Diethysuccinate as a novel therapeutic for IPF

Idiopathic pulmonary fibrosis (IPF) is a chronic, progressive lung disease where healthy lung tissue is replaced by scar tissue. This is accompanied by a steady deterioration in lung function and ultimately leads to respiratory failure and death. Although lung transplantation is an option, there is only a limited number of suitable donor lungs available, and not all patients are eligible for this procedure. Currently, there are only two approved drugs that can slow the disease progression, but they are not curative and do not improve survival. Diethyl succinate (DES) is a chemical modification of succinate which, unlike the latter, is able to penetrate cell membranes. This project aims to clarify whether DES has antifibrotic effects and how these are mediated. To answer this question, we will conduct a series of experiments. We will treat lung fibroblasts- the cells that form scar tissue- isolated from IPF patients with DES and examine whether this leads to a normalization of these cells and to a healthier behaviour (e.g. reduced collagen secretion). In addition, we will also test the effects of DES in other cells that may also contribute to the development of fibrosis. We will also investigate whether DES can lead to relevant improvements in explanted lungs from fibrosis patients.
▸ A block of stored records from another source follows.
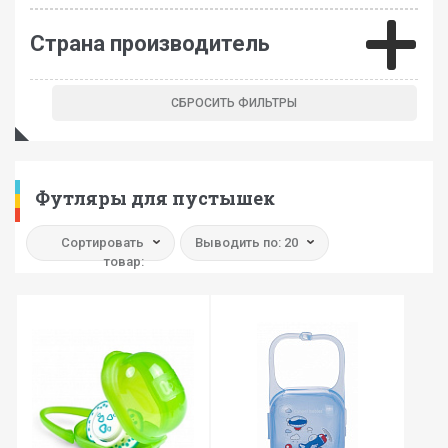
Страна производитель
Футляры для пустышек
Сортировать
Выводить по: 20
товар: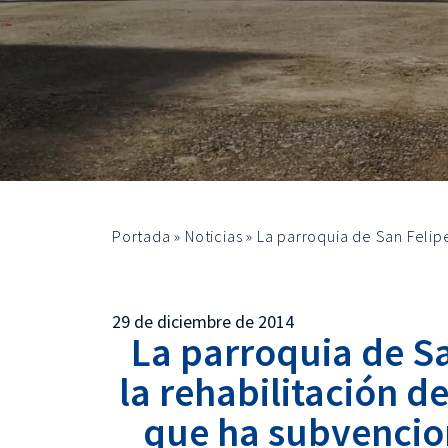
Portada
»
Noticias
»
La parroquia de San Felip
29 de diciembre de 2014
La parroquia de Sa
la rehabilitación de
que ha subvencio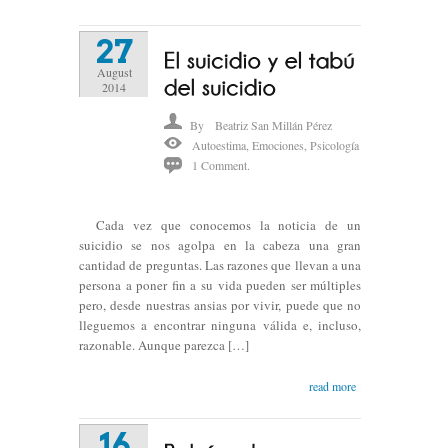
27
August
2014
By
Beatriz San Millán Pérez
Autoestima
,
Emociones
,
Psicología
1 Comment.
Cada vez que conocemos la noticia de un
suicidio se nos agolpa en la cabeza una gran
cantidad de preguntas. Las razones que llevan a una
persona a poner fin a su vida pueden ser múltiples
pero, desde nuestras ansias por vivir, puede que no
lleguemos a encontrar ninguna válida e, incluso,
razonable. Aunque parezca […]
read more
16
In further experiments, we will test whether DES can also exert an antifibrotic effect in animal models. This is necessary because immune cells that have migrated from the blood are also thought to be involved in the development of fibrosis, and this cannot be adequately investigated in explanted lungs. Since DES has not been sufficiently characterized, we will also investigate its tolerability and the most important route of excretion and its metabolization in the organism. In addition, we will test cells and lung tissue from other fibrotic lung disease, to see whether DES effects are restricted to IPF or rather represent a general antifibrotic mechanism. Overall, the project therefore aims to establish a new therapeutic molecule in pulmonary fibrosis and to characterize it as precisely as possible.